Estamos em apuros, grande apuros. O mundo não tem mais uma pessoa experiente e chave mestra de guiagem para controlar crises. Na crise dos bancos em 1907 o velho Morgan tomou para si as honras de mandar no Presidente da República dos EUA e controlar o pânico dos bancos. Em 1929 baseado no princípio de John Maynard Keynes, a equipe econômica de Roosevelt criou um pacote de mudanças de nome "New Deal" (novo acordo) para tirar os EUA e o mundo do atoleiro. Nos anos 1960 John Kenneth Galbraith foi o economista preferido de Kennedy sendo até embaixador americano na Índia. Lá recebeu condecorações por suas sugestões acolhidas para tirar a Índia da condição de país subserviente da Inglaterra. Na era Nixon o secretário de Estado era mais forte que a equipe econômica e até que o presidente. Foi graças a Henry Kissinger que os EUA se aproximaram da China e URSS.

Nos dias de hoje... estamos sós, ou alguém acredita em Sarkozy, Berlusconi, Obama e David Cameron (primeiro ministro da Inglaterra e mais apagado... saudades de Churchill)? Angela Merkel (leia "A nova dama de ferro") é quem possui o perfil mais forte de todos, mas em outro patamar em relação aos dinossauros. Mesmo no Brasil estamos sem nomes ou pretensão a nomes para pôr ordem na casa. Apesar de viver com inflação em alta, um dos melhores até os dias de hoje foi Mário Henrique Simonsen. Com seu tradicional cigarro de lado na boca, qualquer repórter tinha que estudar muito bem antes de fazer uma pergunta. Perguntas sem noção era de prontamente interrompida com tiradas fantásticas do ministro e acadêmico respeitadíssimo. Não controlou a inflação por um mero detalhe: A ditadura quem mandava e não o pensamento econômico.

Mário Henrique Simonsen

 

Um grande exemplo de como os dinossauros são importantes ocorreu nessa semana na Nasa (Agência Espacial Americana). A sonda "Messenger" chegou a Mercúrio para orbitar e tirar fotos do planeta. As últimas fotos recebidas foram da sona "Mariner 10" em 1975. A sonda Mariner teve problemas e funcionou apenas um ano, enviando fotos incríveis para a época. Quando nessa semana a sonda Messenger chegou e tirou as primeiras fotos, uma pequena luz de reflexo solar apareceu numa das fotos. A equipe de controle da nave ficou se perguntando o que era o brilho na foto. Especulou-se sobre problemas na câmera da Messenger, sobre neutrinos viajando do sol, sobre radiação nos painéis até que um dinossauro (Prof. S. T. Rom) de 1973 que tinha trabalhado no projeto Marinner disse: " É a Mariner ! ".

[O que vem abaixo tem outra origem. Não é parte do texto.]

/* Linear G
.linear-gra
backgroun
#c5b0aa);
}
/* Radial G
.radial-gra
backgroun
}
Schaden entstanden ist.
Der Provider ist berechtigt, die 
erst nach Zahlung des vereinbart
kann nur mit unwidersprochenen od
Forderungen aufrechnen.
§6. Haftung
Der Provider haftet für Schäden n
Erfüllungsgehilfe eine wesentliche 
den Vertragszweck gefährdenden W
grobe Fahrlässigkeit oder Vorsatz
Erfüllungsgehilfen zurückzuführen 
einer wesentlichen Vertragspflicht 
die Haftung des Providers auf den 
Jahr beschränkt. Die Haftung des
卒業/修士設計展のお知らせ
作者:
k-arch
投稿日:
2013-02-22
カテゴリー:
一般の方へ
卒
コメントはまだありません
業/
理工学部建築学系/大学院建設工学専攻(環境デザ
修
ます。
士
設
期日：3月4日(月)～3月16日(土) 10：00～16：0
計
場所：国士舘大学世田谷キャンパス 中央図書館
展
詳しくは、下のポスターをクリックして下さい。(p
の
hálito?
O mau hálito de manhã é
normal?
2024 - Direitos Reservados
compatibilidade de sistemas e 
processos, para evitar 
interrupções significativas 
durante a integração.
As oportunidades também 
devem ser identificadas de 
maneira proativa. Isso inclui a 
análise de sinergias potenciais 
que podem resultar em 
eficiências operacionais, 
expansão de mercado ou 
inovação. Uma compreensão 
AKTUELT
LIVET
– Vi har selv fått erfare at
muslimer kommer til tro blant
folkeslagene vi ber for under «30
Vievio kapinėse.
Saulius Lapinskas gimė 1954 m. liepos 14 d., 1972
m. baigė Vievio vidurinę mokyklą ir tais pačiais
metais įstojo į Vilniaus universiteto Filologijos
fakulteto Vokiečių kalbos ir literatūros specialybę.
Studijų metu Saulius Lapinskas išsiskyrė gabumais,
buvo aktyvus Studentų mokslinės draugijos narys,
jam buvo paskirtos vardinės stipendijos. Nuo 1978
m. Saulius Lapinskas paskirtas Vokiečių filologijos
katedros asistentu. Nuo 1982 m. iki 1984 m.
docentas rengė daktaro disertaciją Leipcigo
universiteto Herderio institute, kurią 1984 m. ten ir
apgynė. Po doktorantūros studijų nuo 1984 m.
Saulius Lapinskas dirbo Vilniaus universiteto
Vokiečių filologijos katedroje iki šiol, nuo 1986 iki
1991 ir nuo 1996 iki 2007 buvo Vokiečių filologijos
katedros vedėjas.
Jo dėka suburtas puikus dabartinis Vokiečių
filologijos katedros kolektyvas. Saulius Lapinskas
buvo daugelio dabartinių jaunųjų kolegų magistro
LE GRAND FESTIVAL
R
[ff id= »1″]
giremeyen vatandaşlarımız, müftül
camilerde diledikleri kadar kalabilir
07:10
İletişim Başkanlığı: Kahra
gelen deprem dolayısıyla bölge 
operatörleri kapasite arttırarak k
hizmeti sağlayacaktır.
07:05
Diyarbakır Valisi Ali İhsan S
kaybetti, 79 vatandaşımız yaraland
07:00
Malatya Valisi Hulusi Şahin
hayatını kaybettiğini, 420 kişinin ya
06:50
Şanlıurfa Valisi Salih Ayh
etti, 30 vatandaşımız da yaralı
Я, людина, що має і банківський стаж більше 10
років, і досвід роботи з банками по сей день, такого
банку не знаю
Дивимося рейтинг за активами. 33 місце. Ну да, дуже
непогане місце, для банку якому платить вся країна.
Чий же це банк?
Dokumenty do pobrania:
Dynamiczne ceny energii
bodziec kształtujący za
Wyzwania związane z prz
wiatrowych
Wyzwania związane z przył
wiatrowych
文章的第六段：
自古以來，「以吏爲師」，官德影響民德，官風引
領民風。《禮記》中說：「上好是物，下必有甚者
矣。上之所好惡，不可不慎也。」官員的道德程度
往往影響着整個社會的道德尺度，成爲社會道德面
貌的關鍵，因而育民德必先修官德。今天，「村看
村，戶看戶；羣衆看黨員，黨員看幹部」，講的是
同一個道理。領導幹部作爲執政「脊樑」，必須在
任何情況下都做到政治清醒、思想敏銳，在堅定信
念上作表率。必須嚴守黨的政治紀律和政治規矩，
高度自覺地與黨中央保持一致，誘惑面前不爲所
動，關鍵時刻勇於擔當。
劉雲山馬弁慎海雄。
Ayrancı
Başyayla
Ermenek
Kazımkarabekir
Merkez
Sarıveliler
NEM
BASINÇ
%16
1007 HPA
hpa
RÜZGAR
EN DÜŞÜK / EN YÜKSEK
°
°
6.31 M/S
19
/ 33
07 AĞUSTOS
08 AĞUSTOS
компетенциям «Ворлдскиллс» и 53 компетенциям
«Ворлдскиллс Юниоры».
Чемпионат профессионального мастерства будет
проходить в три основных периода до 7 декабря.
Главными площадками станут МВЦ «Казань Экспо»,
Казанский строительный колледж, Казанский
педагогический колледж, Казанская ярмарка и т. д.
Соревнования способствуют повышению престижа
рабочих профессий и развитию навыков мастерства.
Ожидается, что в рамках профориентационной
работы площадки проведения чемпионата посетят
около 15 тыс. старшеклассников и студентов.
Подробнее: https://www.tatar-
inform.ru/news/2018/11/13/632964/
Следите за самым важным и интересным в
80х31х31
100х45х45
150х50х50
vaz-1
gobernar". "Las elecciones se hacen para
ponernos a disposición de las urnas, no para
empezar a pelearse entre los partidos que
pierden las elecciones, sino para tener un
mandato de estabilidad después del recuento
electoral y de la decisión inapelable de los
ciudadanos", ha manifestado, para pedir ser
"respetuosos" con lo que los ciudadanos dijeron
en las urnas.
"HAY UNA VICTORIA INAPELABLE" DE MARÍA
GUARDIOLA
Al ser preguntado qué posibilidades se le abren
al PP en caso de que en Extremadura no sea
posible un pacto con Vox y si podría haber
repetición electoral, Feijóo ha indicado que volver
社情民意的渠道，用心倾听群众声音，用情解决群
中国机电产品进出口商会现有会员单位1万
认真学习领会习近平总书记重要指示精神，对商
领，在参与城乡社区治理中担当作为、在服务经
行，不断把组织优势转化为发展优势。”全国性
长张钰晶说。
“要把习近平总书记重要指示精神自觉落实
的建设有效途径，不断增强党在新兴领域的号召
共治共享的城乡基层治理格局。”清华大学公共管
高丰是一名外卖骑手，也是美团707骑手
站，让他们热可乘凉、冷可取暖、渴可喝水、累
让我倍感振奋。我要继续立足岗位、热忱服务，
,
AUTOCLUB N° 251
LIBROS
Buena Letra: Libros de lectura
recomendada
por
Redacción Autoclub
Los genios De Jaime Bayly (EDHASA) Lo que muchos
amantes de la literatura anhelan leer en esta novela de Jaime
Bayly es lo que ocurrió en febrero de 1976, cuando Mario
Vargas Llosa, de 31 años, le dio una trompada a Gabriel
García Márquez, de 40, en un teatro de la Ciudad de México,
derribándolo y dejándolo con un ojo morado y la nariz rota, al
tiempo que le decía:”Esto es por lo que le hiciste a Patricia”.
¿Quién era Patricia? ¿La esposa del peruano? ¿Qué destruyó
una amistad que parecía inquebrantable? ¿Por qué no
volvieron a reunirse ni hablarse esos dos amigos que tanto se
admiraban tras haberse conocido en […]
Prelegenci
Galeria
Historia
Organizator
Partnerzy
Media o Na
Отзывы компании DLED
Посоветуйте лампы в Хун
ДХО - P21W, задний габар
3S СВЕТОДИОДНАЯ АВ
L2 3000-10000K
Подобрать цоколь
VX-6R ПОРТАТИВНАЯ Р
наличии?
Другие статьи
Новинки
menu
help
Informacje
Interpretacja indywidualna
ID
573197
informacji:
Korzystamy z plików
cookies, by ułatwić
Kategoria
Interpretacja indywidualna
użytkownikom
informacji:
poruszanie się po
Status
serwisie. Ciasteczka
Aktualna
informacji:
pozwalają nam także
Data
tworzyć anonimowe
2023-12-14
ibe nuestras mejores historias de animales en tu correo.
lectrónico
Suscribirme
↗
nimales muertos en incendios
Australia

Ninguém acreditou uma vez que a atual equipe de controle não tinha nem nascido na época. Mas no novo lote de fotos enviadas pela Messenger algumas horas depois a pequena luz se revelou: Era a Marinner 10, ainda viva e orbitando o planeta Mercúrio 36 anos depois de parar de enviar fotos. A foto é essa a seguir.

Foto Nasa: Mariner 10

A Mariner 10 está com os painéis solares danificados pelas altas temperaturas e proximidade do Sol, mas está lá e veio de encontro com a Messenger para dar boas vindas. O antigo e experiente técnico da equipe de controle de 1973 tinha acertado. Sua experiência e vivência mostraram que ele não precisava de filtro de imagens digital, ou computadores para reconhecer uma experiência e tanto do passado. Ao bater os olhos ele lembrou do artefato humano da época.

No mercado financeiro, essas pessoas são muito importantes pois possuem uma certa "aura" ao pressentir problemas e mesmo colocar calma nas pessoas quando os problemas acontecem. Descartar nossos grandes dinossauros é um erro, pois assim como os dinossauros da época Jurássica eles têm muito a nos contar. E o melhor, estão vivos!